In the 1920s, the. At the end of the nineteenth century, municipalities started founding savings banks and assuming liability for their liabilities. The first municipal savings bank was established in 1818 by the city of berlin, and in 1821 the oldest savings bank in bavaria opened in nurnberg. This first rough founding phase also saw the emergence of the originally independent savings bank of the city of herzogenaurach, which this year celebrates its 175th anniversary. Celebrated its founding anniversary.
"You can tell the rank of a classic by the amount of dust on its books", once bob hope remarked quite adequately. According to this mabstab, a collection of documents that by chance found its way into the herzogenaurach city archives certainly has the makings of a true classic. The oldest surviving savings books of the herzogenaurach savings bank are also included in the collection of documents on the history of the savings bank. The number 75 was issued on 26. January 1898 created for the children of the clothier johann dummer.
To relieve the poor
With the decision to establish a municipal savings bank, the town fathers of aurachstadt had made a decision on 18. June 1837 a decision was taken that was not entirely altruistic. The magistrate hoped that the demand for private provision would ease the burden on the city's poor relief fund, which was under great strain during the crisis-ridden years of the beginning industrialization in herzogenaurach. "The poor should not waste their wages on vain finery and trinkets", the city council wished "craftsmen, servants and other impecunious persons should be given the opportunity to safely invest their savings at interest". However, the savings banks proved to be only partially suitable as an institution for fighting poverty. For anyone who was so poor that he could not earn his own living could not save either. Only with the new foundation of the savings association "unter uns" in 1882, a so-called pfennigsparkasse, even small savers were given the opportunity to save a minimum amount of money.
The potential customers of the town savings banks were not the "poor", but all those who have an income above the minimum subsistence level. Thus, the first deposits, for which a constant interest rate of three percent was paid for more than eight decades, already far exceeded the minimum investment of one guilder. The young journeyman tanner matthias glas was the first to make a deposit of 50 gulden (fl) on the 14th day of the bank's opening. November the first customer, the unmarried katharina greiner from hammerbach, daughter of a day laborer, brought 53 fl and the journeyman baker georg wisnet from niederndorf the considerable amount of 300 fl to the town treasury. At the beginning, the investors received "savings bank certificates", on which the city assured the saver that he would receive his deposit back at the appointed time, including the interest accrued up to that time. The classic savings book did not become established in herzogenaurach until the articles of association were changed in 1898.
Members of the urban and rural middle classes used the savings banks to a great extent – not only to invest their savings securely, but also to borrow money. Such a loan was granted to kunigunde lumaier, an almost penniless widow who had to borrow the small sum of 6 fl in 1839 to buy clothes for her son, who was starting out on his journey as a journeyman craftsman. The agreed repayment within a year, together with a five percent interest rate, made them a thing of the past. Coarser amounts were only available on collateral; for mortgages, house or land was mortgaged. Losses of the savings bank, which was administered by city officials, were transferred to the kammereikasse if they could not be covered from the savings bank's surpluses. The savings were invested in high-interest government securities, bonds and government bonds for railroad financing, and during the first world war also in war bonds.
The crisis strikes
The loans of the savings bank ensured that the savings capital of the population was preferably used for the financing of local economic cycles. Since their funds flowed primarily to craftsmen's businesses, entrepreneurs and private housing construction, they nevertheless played a significant role in the enormous economic growth of the time. With the expansion of its business, the savings bank became more and more bankable.

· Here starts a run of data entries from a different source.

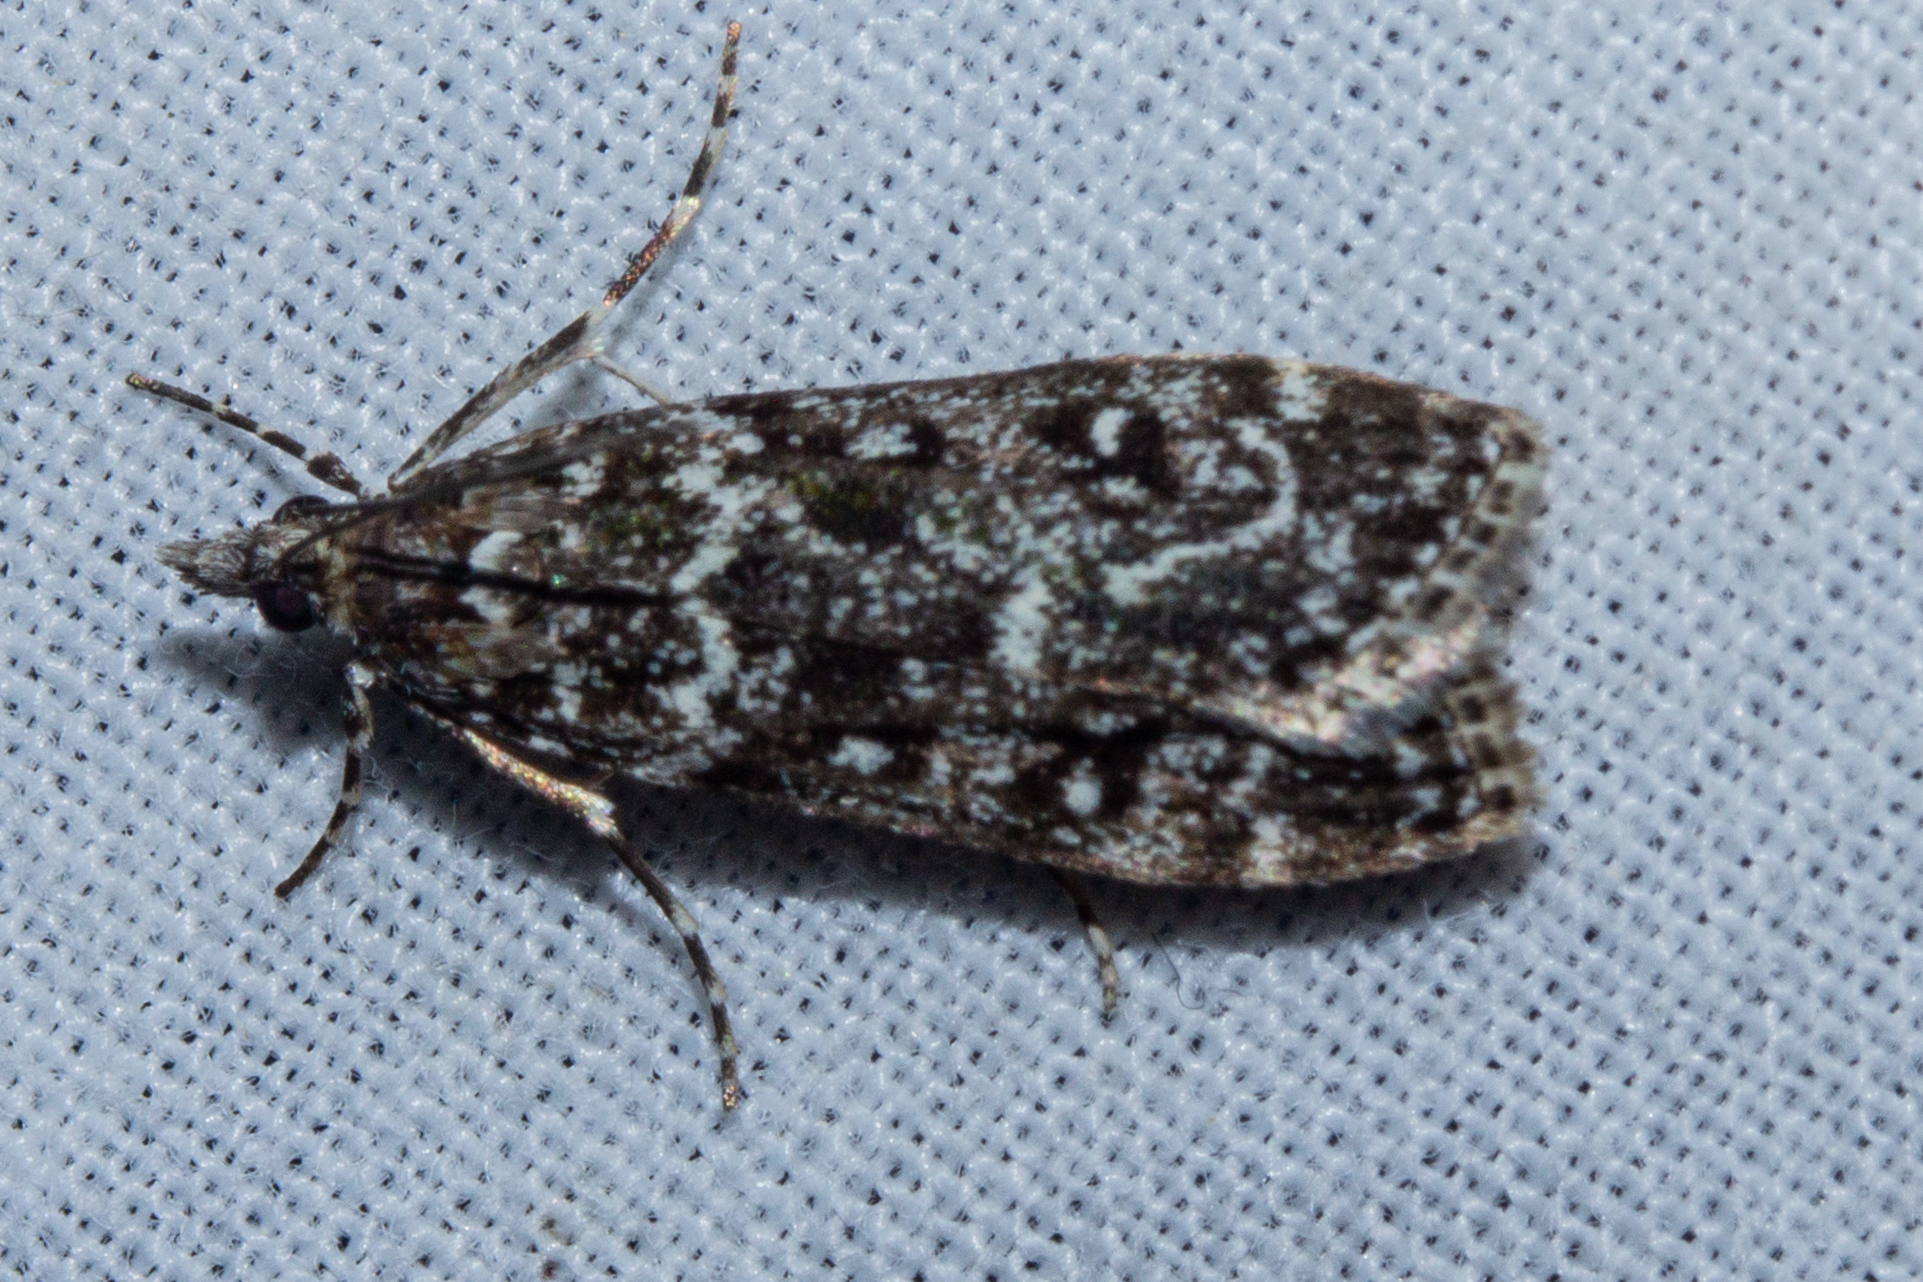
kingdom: Animalia
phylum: Arthropoda
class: Insecta
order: Lepidoptera
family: Crambidae
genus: Eudonia
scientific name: Eudonia philerga
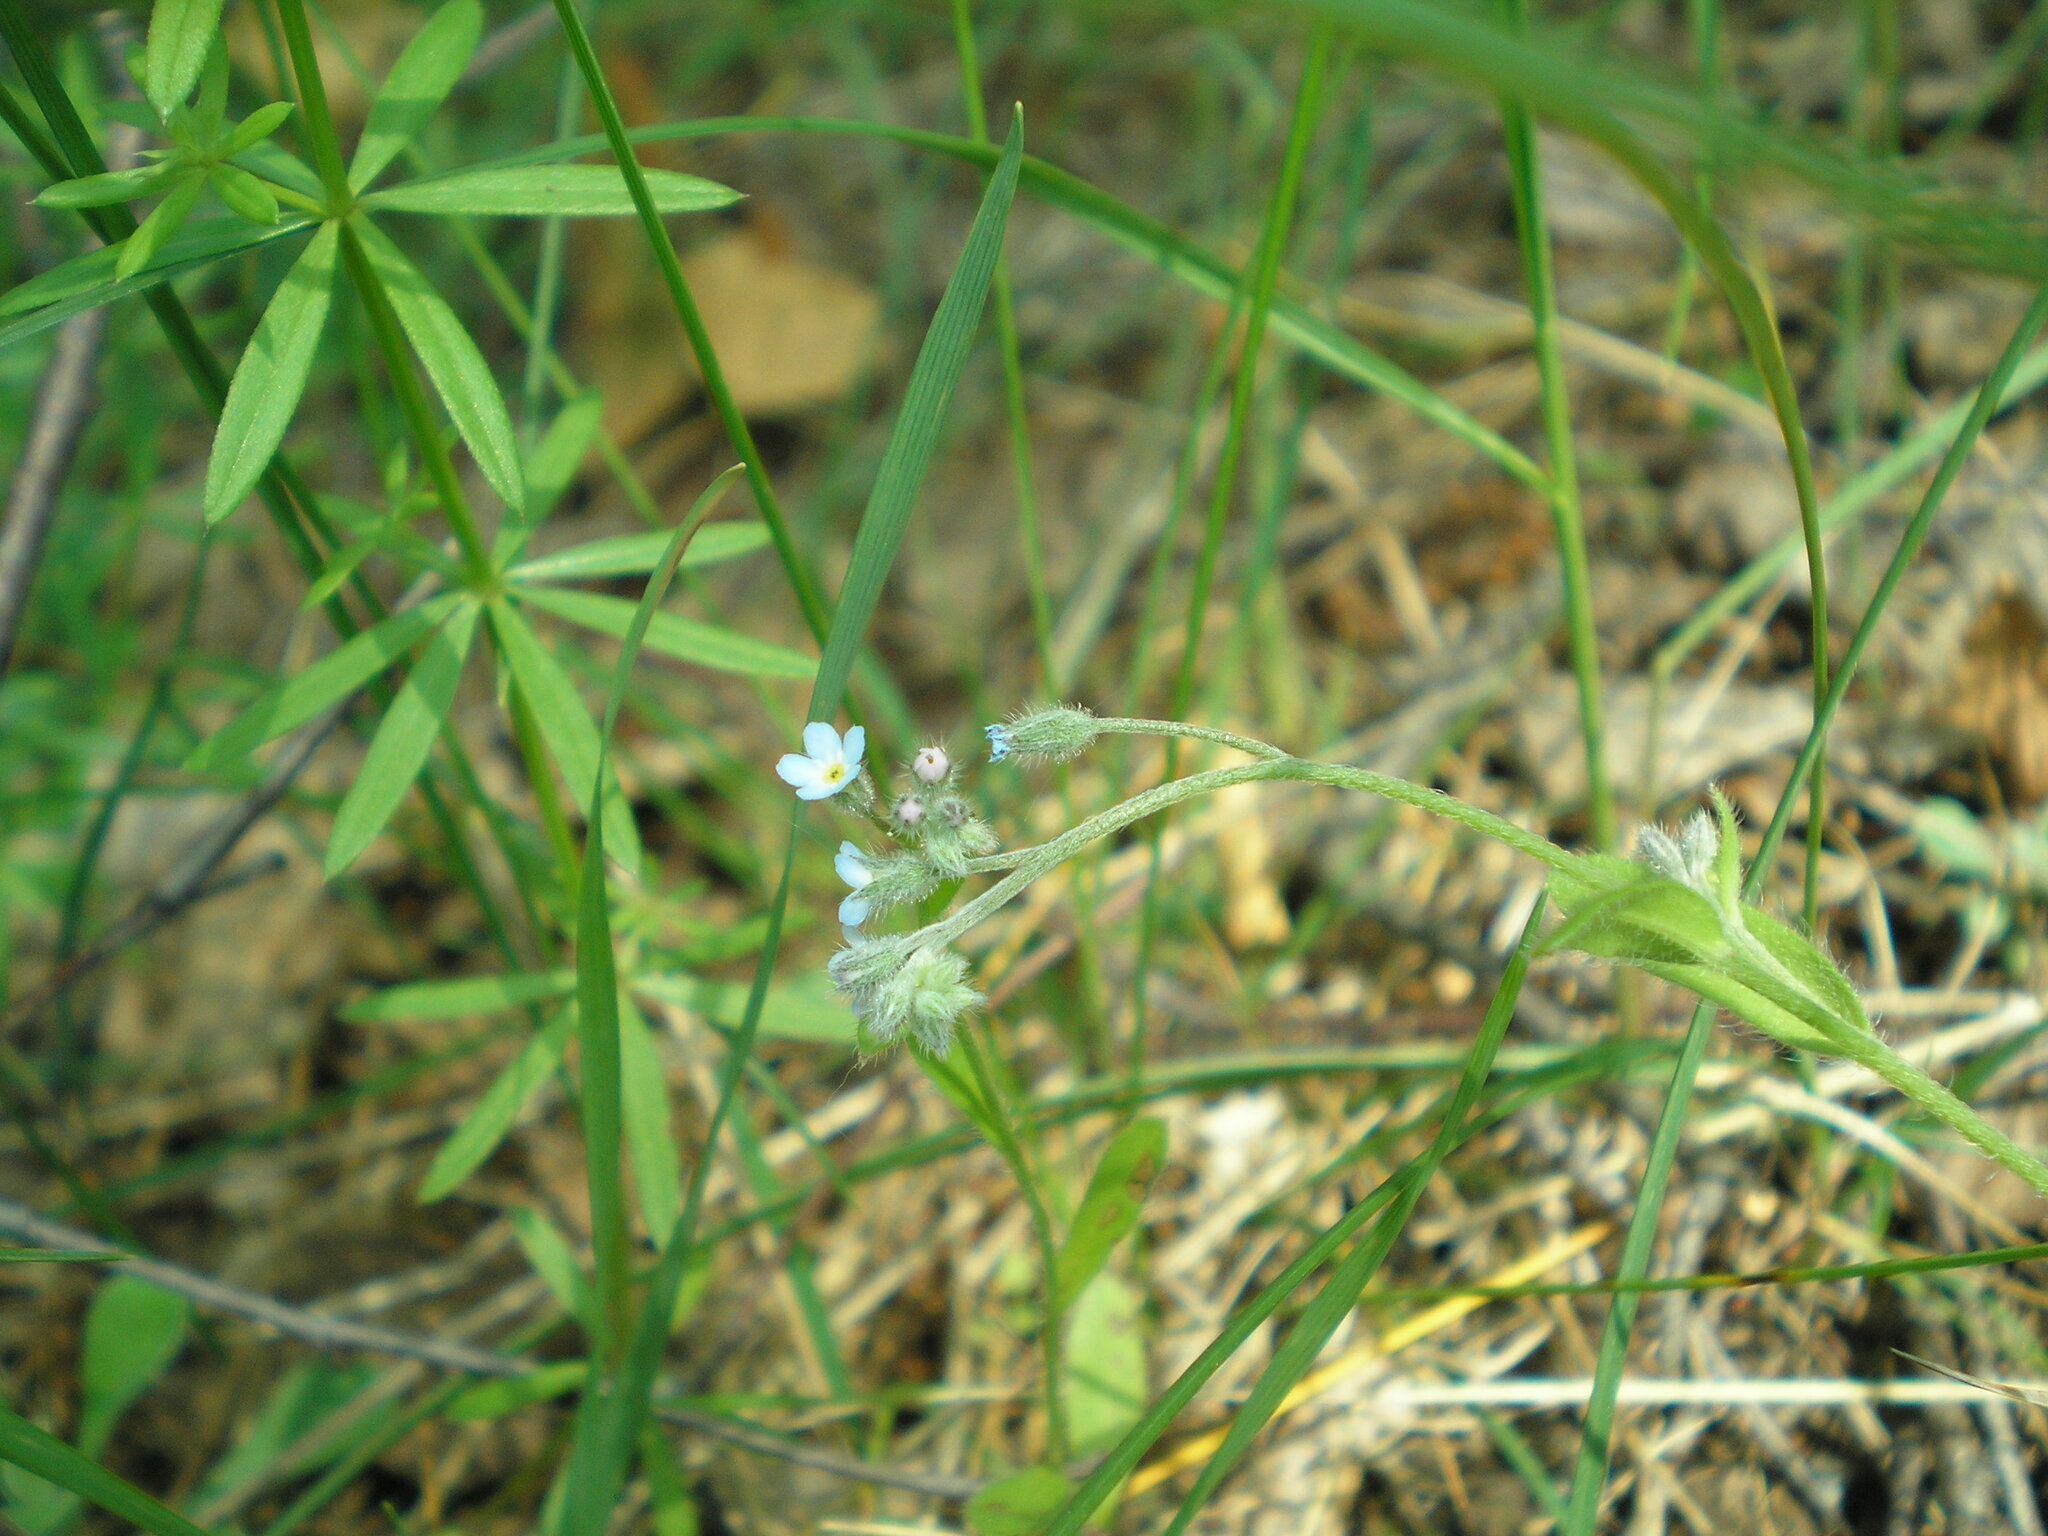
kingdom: Plantae
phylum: Tracheophyta
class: Magnoliopsida
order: Boraginales
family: Boraginaceae
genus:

The first world war and the post-war inflation, which resulted in the "hyperinflation culminating in the "savings miracle" of 1923, strongly affected the savings and mortgage business. The subsequent currency reforms – first came the pension mark and then the reichsmark – culminated in the "savings miracle" of 1923 a short period of consolidation. But in the fall of 1928, when the "golden twenties" began when the savings banks in herzogenaurach came to an abrupt end, they were put under severe pressure. The bankruptcy of several shoe factories in herzogenaurach was linked to a global economic crisis of unprecedented proportions.
The bankruptcy of hochstadt's "fortuna, the loan obtained from the people of herzogenaurach with virtually no collateral meant the end of the company's independence, which was only very reluctantly relinquished. "There would definitely be bad blood if we were to give up our independence", was the unanimous opinion of the town councils at the time, but in 1929 mayor franz josef schurr had little to oppose the offer of a merger with the coarse and deposit-rich stadtsparkasse in nearby erlangen. Our own deposits have long been insufficient to meet the credit needs of local entrepreneurs. The proudly founded city savings bank became one of many branches of the erlanger sparkasse.